# Consignes
Extrayez le texte de toutes les entrées ci-dessous en recopiant chaque ligne à l'identique. Ne faites figurer aucune image dans votre réponse.

(Entrées enregistrées)
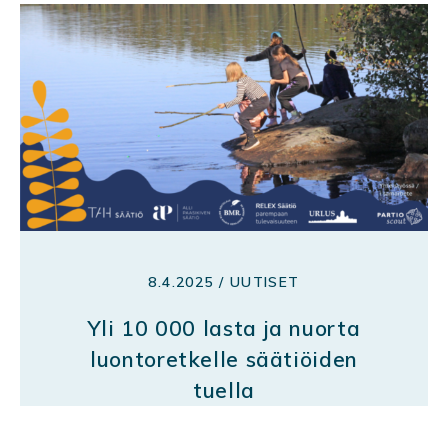
8.4.2025 / UUTISET
Yli 10 000 lasta ja nuorta
luontoretkelle säätiöiden
tuella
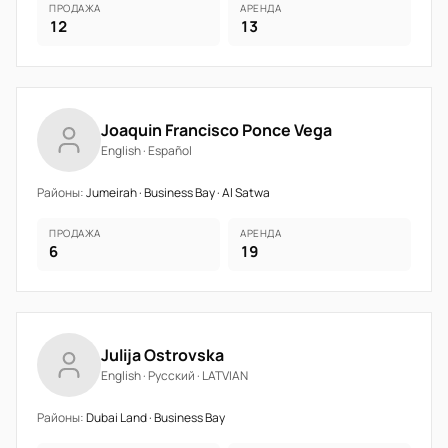
ПРОДАЖА
АРЕНДА
12
13
Joaquin Francisco Ponce Vega
English · Español
Районы:
Jumeirah · Business Bay · Al Satwa
ПРОДАЖА
АРЕНДА
6
19
Julija Ostrovska
English · Русский · LATVIAN
Районы:
Dubai Land · Business Bay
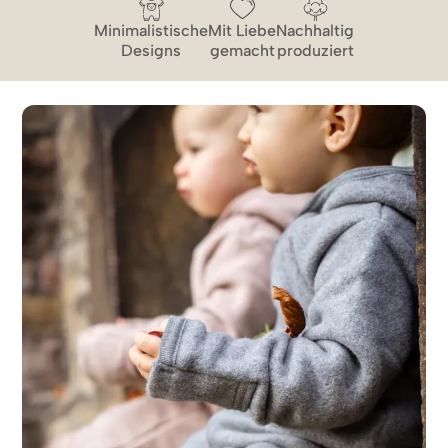
Minimalistische
Mit Liebe
Nachhaltig
Designs
gemacht
produziert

# Résultat attendu
8.4.2025 / UUTISET
Yli 10 000 lasta ja nuorta
luontoretkelle säätiöiden
tuella
ПРОДАЖА
АРЕНДА
12
13
Joaquin Francisco Ponce Vega
English · Español
Районы:
Jumeirah · Business Bay · Al Satwa
ПРОДАЖА
АРЕНДА
6
19
Julija Ostrovska
English · Русский · LATVIAN
Районы:
Dubai Land · Business Bay
Minimalistische
Mit Liebe
Nachhaltig
Designs
gemacht
produziert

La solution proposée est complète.